SELECTED EXTRACT →
::::::::

From Elise Labott and Jill Dougherty, CNN
Libyan rebels carry the coffin of assassinated Army Chief Abdel Fatah Younis on July 29 in Benghazi, Libya.
Libyan rebels carry the coffin of assassinated Army Chief Abdel Fatah Younis on July 29 in Benghazi, Libya.
  • NEW: Gadhafi's son: "Whether NATO stays or not, the battle will continue until Libya is freed"
  • The U.S. prepares to hand over the Libyan embassy in Washington to the rebels
  • The Transitional National Council has been rocked by internal divisions
  • Last week the TNC's military commander was mysteriously assassinated

Washington (CNN) -- Even as it prepares to hand over the Libyan embassy in Washington to the rebel government, the State Department is warning the Transitional National Council to get its act together.

An administration official told CNN the United States has warned the TNC that this is a "do-or-die moment" for the organization to carry out a credible and thorough investigation of the killing of its military commander, Abdel Fatah Younis. Last week's mysterious assassination has raised concerns that it might have been carried out by feuding groups within the rebels themselves.

"We do welcome the Transitional National Council's move to set up an impartial committee that will investigate the incident and we look forward to hearing the results," deputy spokesman Mark Toner told reporters Monday. "It's important that, given the fluidness of the situation on the ground, that the Transitional National Council work to ensure that it takes the right kinds of actions, such as an investigation into the death, and sends a clear and transparent message that they speak on behalf of the Libyan opposition and the Libyan people and that they are diligently carrying out their mandate."

::::::::

According to the CNN report, what kind of moment did the United States tell the Transitional National Council it faced? Please answer in one sentence.

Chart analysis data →
::::::::

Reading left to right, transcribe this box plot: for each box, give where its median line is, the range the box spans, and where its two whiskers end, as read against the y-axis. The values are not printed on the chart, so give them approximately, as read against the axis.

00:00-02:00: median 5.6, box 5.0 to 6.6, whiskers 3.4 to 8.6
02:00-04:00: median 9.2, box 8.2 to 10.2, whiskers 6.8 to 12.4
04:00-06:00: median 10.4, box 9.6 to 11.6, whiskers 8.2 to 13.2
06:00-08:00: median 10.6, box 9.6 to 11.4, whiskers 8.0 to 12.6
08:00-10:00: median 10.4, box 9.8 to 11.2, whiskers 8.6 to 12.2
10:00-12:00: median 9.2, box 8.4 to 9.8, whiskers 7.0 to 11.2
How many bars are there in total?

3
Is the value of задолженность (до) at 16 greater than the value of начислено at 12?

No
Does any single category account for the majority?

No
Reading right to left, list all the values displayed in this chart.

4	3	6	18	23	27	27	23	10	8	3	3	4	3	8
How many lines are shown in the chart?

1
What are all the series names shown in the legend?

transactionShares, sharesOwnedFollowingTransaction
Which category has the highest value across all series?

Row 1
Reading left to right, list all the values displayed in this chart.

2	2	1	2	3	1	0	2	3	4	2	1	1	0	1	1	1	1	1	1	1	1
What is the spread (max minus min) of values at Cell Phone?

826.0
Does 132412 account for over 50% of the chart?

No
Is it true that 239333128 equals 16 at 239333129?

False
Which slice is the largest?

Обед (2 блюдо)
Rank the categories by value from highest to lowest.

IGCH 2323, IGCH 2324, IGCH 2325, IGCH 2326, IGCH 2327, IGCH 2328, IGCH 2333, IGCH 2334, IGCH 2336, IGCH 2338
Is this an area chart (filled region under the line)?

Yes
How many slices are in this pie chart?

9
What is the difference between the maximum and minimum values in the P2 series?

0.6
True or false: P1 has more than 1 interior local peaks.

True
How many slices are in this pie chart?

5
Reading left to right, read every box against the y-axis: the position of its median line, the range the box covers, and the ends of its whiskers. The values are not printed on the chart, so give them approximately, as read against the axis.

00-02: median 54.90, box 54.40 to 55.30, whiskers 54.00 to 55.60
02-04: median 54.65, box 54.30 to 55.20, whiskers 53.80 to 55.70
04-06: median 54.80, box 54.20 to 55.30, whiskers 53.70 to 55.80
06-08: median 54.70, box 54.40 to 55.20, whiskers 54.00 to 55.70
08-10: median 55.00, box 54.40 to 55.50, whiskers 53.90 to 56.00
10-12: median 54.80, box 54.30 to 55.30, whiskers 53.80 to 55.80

::::::::

SOLUTION FOR THIS PROBLEM →
The United States called it a "do-or-die moment" for the council to carry out a credible and thorough investigation of the killing of its military commander, Abdel Fatah Younis.